Togetherness hinges on Kamau, a painter and member of the politically dominant, land-owning Kikuyu tribe. In sticking up for neighboring tenant Otieno, a hustler who rents a tiny flat from Kamau’s father, a rare intertribal friendship commences. The lanky, grinning member of the Luo tribe, the numerical superior tribe bereft of political power, convinces the impressionable young artist—played by a doe-faced Wilson Maina—to join the burgeoning Orange Democratic Movement.

The Luo-dominated ODM seeks to dethrone the sitting president, widely accused of tribal favoritism and corruption. But there is a catch: the president, like Kamau, is a Kikuyu. Otieno may have looked passed his friends affiliations, but his colleagues are unlikely to be so inclusive; they may tote a Marley-inspired pan-humanism among themselves, but run-ins with Kikuyus remind the viewer of the deeply ingrained legacy of tribalism.

Kamau adopts a pseudonym, and before long he and Otieno are knocking on doors and handing out campaign flyers. Enter the pastor’s daughter, Alice, who is also a nurse — could innocence be more blatantly personified? — and tensions arise between the smitten cold-callers.

Unfortunately, this love triangle is not well established: the relationships develop mostly offscreen, and the viewer learn of it largely through one-dimensional exposition dialogue. So when Kibera becomes increasingly volatile as the election nears, the relationships fail to heighten the emotion as intended. This does not derail the film, however: the devastation of youths realizing the impotence of democracy when numbers are counted behind closed state house doors needs no amplification.

The decision not to veil the politics — both the ODM and its leader, Raila Odinga, are real figures from the 2007 elections — adds needed realism to the plot, and instills a prevailing sense of dread for the quick-approaching fallout. The writing consistently fails to build the heft of its setting, however, as dialogue-heavy scenes play out as disconnected bits of exposition between the visual-dominated scenes of Kibera’s markets, streets, and people.

Closeups of animals loitering in ditches, quick cuts of active hands—plucking a chicken, cutting up vegetables—and the cadence of the self-constructed and self-regulated shantytown: it is through these transition segments that characters are placed in their visual and cultural context, and the broader story is best told. This narrative further benefits from the largely uncorrected, natural-light shooting, which lends a hyperreal aesthetic which at times jars the viewer out of the suspension of disbelief. This is fitting for the film, which is more of a fictional documentary than a contrived story; the tension between its authentic and its invented elements forces the viewer to recognize both. This comes to a head near the conclusion, when stock footage of post-election violence is cross-cut with staged shots

Though the film has its weaknesses—some glaring, others forgettable—its formal/aesthetic appeal must also be separated from, or at least balanced with, its broader purpose as an economic source for the area. Almost all of the cast and crew are locals, providing both short-term respite from poverty as well as a long-term skill builder. Hot Sun Films, the production studio-nonprofit hybrid behind the film, built upon this by establishing the Kibera Film School in 2009. The school has graduated a handful of classes since its founding, and graduates exit with five months worth of filmmaking knowledge. The goal is to empower Kibera’s residents with skills, rather than simply finances.

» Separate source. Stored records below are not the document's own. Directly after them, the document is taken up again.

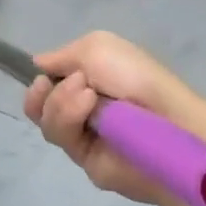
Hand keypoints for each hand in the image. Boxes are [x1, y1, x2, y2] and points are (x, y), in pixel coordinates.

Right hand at [24, 32, 205, 204]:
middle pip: (39, 104)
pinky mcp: (85, 160)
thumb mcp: (97, 46)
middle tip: (47, 84)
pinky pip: (61, 138)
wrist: (167, 118)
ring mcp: (83, 134)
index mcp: (89, 79)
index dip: (40, 77)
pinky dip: (70, 117)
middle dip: (40, 92)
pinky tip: (90, 106)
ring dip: (60, 101)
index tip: (41, 73)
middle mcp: (82, 107)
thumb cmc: (135, 75)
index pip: (50, 81)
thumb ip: (62, 55)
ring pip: (46, 120)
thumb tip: (37, 64)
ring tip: (87, 94)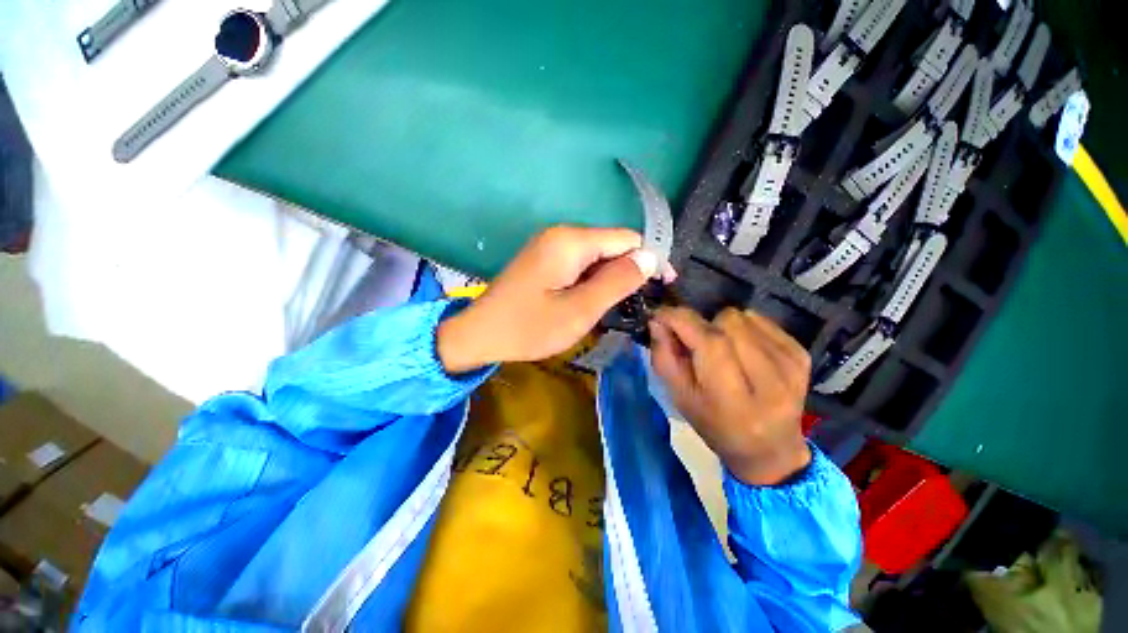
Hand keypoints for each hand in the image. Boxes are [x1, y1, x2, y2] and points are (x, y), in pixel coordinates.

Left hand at [438, 225, 672, 371]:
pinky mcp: (544, 260)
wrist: (479, 334)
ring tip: (612, 307)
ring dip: (610, 279)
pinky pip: (579, 264)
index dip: (649, 259)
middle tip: (634, 305)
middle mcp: (561, 235)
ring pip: (596, 256)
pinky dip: (592, 281)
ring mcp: (550, 246)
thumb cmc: (528, 327)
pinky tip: (590, 301)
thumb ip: (617, 282)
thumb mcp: (579, 310)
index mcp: (571, 241)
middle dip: (628, 271)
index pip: (626, 239)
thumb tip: (650, 257)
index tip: (663, 285)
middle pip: (611, 245)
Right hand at [649, 306, 811, 485]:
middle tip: (693, 341)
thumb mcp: (680, 397)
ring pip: (742, 317)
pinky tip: (741, 350)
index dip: (681, 320)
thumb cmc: (715, 425)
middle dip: (701, 325)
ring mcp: (791, 365)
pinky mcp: (802, 354)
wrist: (770, 449)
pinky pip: (760, 320)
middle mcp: (771, 381)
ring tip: (721, 349)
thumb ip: (664, 357)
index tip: (660, 314)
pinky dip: (742, 328)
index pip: (710, 343)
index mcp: (734, 401)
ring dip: (721, 326)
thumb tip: (658, 320)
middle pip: (727, 322)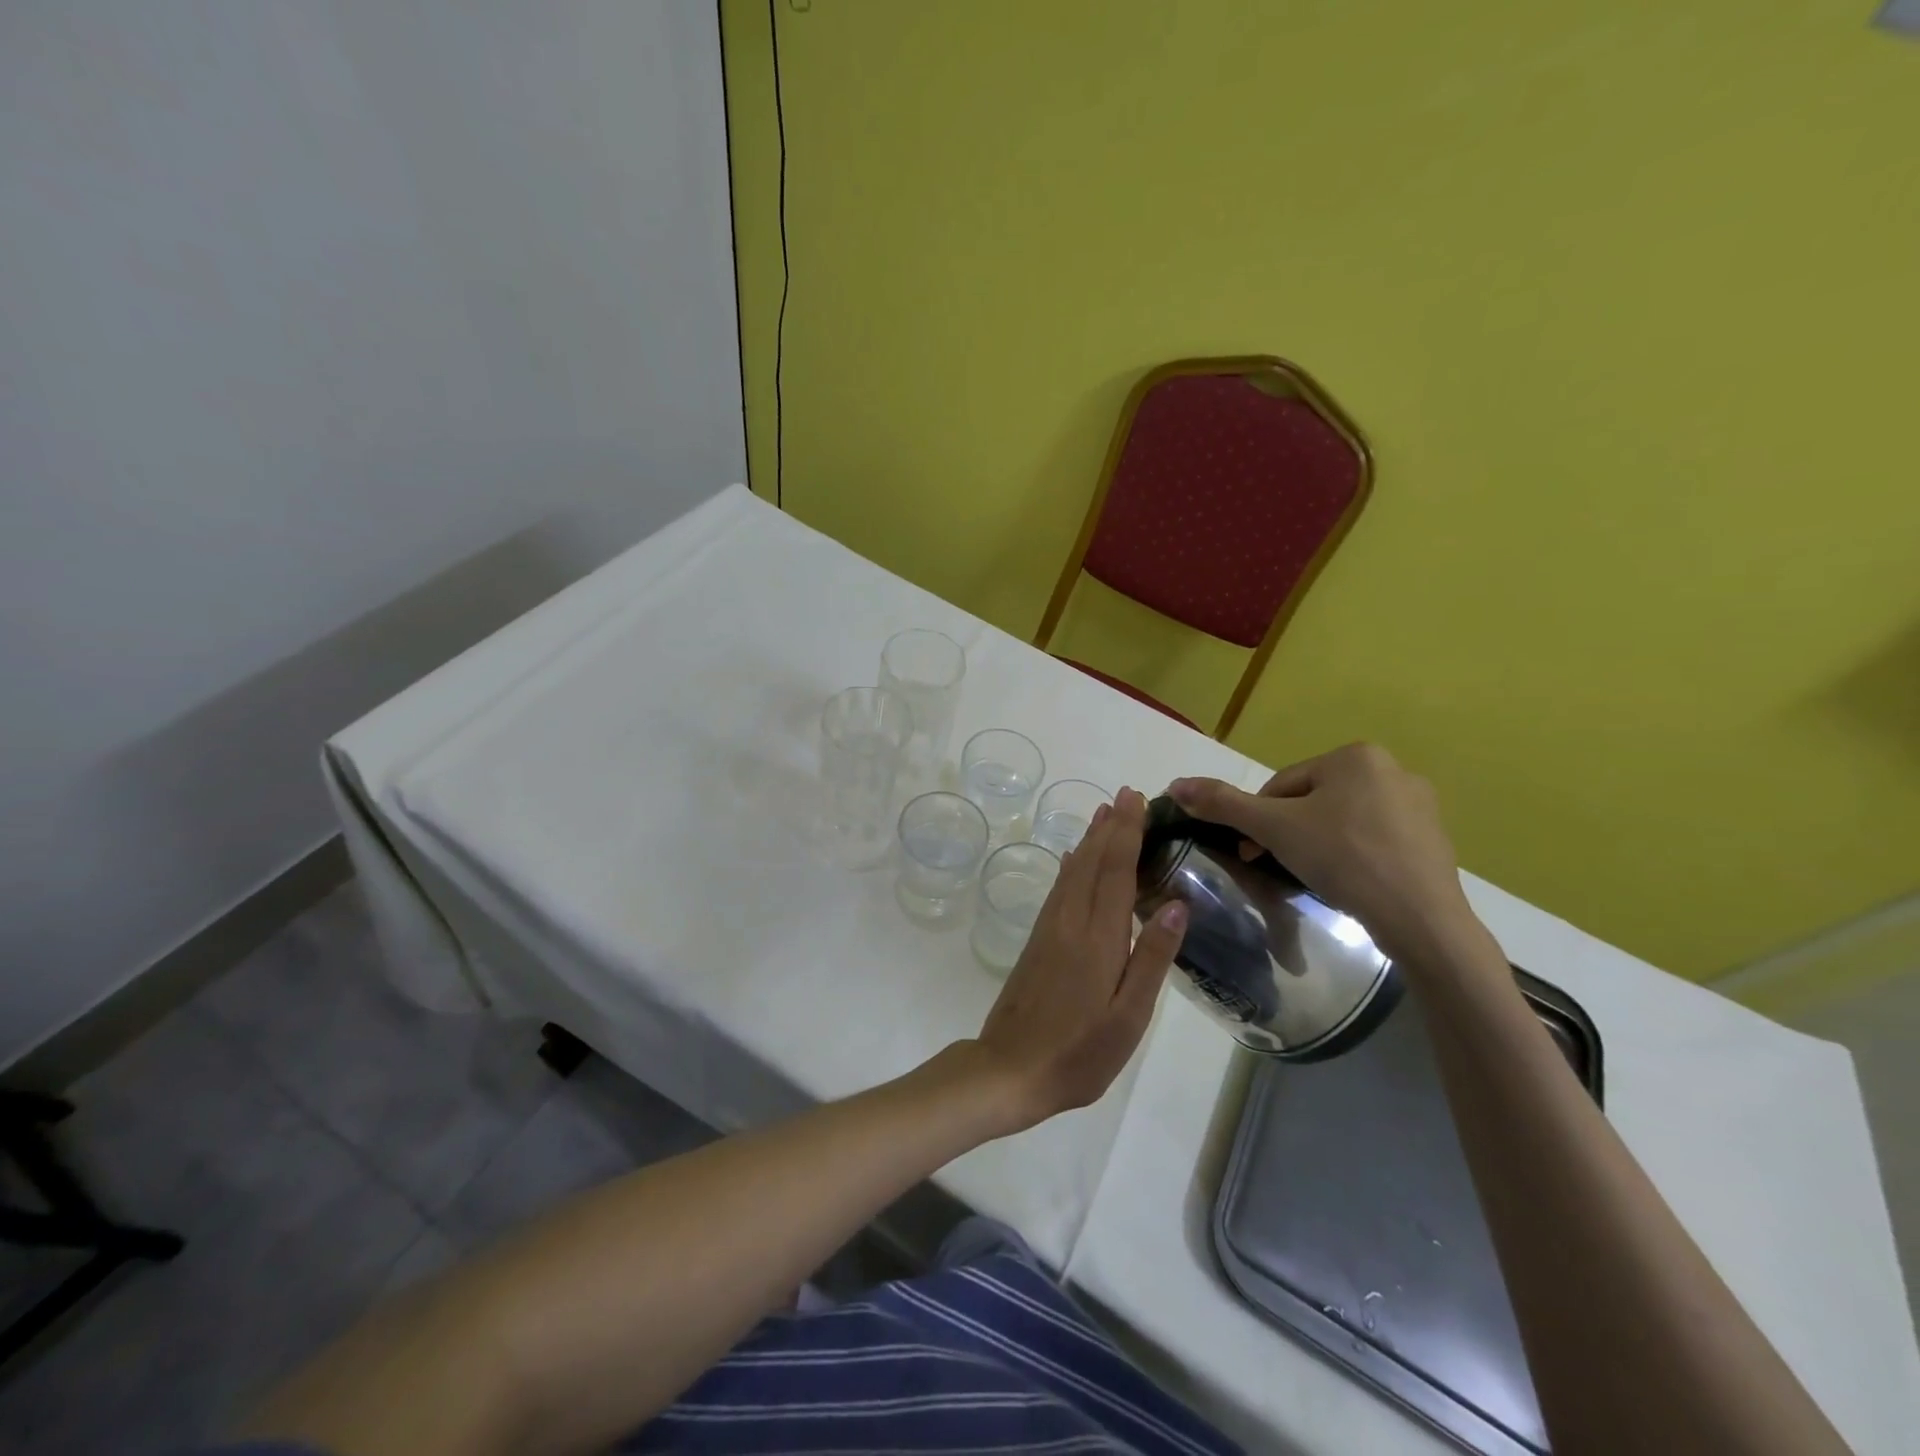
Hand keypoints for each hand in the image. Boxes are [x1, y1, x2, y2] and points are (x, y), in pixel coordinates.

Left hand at [972, 788, 1186, 1131]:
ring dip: (1090, 840)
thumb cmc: (1079, 1051)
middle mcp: (1070, 921)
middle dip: (1110, 826)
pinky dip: (1072, 866)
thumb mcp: (1128, 1016)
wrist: (1010, 1068)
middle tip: (1126, 795)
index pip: (1116, 871)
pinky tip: (1073, 861)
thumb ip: (1151, 958)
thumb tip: (1177, 904)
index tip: (1137, 801)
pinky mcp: (1037, 940)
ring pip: (1072, 871)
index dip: (1127, 833)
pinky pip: (1059, 888)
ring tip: (1103, 814)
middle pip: (1092, 862)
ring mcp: (1049, 929)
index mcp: (1098, 937)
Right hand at [1169, 743, 1471, 959]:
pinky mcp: (1435, 839)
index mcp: (1354, 756)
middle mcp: (1392, 769)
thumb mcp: (1273, 828)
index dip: (1259, 819)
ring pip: (1344, 819)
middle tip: (1283, 865)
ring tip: (1318, 876)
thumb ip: (1223, 804)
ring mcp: (1420, 805)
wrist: (1420, 919)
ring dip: (1322, 842)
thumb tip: (1175, 785)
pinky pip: (1376, 840)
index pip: (1283, 784)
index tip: (1253, 853)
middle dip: (1292, 831)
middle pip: (1314, 800)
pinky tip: (1352, 883)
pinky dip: (1356, 856)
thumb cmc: (1343, 859)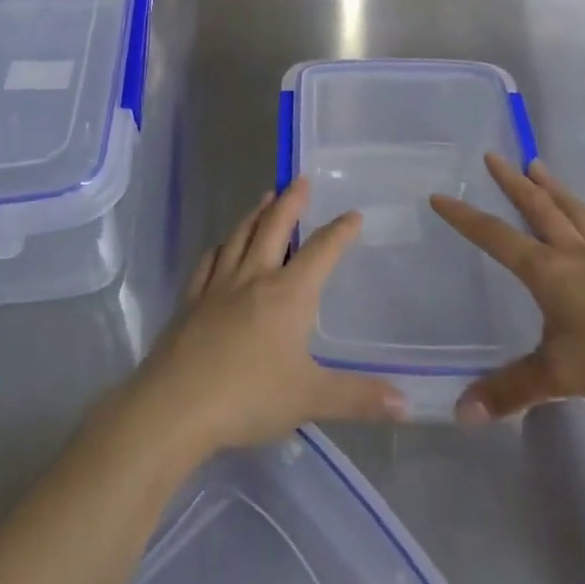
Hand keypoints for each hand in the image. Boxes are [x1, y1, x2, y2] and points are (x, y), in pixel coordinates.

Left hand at [128, 178, 406, 455]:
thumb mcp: (311, 399)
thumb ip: (358, 397)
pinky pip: (208, 262)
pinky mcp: (191, 300)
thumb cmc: (250, 396)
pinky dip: (220, 247)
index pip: (320, 252)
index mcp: (288, 294)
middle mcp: (254, 278)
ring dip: (255, 214)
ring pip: (239, 237)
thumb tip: (407, 404)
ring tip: (265, 198)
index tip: (353, 215)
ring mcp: (218, 286)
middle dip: (290, 202)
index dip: (340, 232)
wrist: (177, 404)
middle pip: (274, 228)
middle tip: (300, 179)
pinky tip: (220, 246)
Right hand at [431, 155, 584, 419]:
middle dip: (512, 182)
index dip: (465, 218)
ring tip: (538, 167)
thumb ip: (510, 390)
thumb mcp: (560, 375)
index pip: (496, 237)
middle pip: (539, 207)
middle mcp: (576, 254)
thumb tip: (460, 413)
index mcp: (549, 270)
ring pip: (574, 212)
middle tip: (493, 156)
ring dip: (552, 188)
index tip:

There are two scenes into Togetherness Supreme when the two protagonists take in speeches — once at a ODM rally, and once at a church. The speakers’ grandiose style and charitable aims entrance Kamau and Otieno; soon after leaving, however, the power of the speeches fades as the monolithic poverty of the slums exerts its toll. During these scenes, one is reminded of the speeches given in Kibera by politicians and philanthropists that promise and hope before being blown away on the breeze. Kamau’s route to respite comes not from speeches or promises, but from his own artistic skill. No doubt the Kibera Film School aims to be a catalyst for this, so long as Nairobi’s harshest borough avoids another election catastrophe. Come December togetherness will indeed be, more than ever, supreme.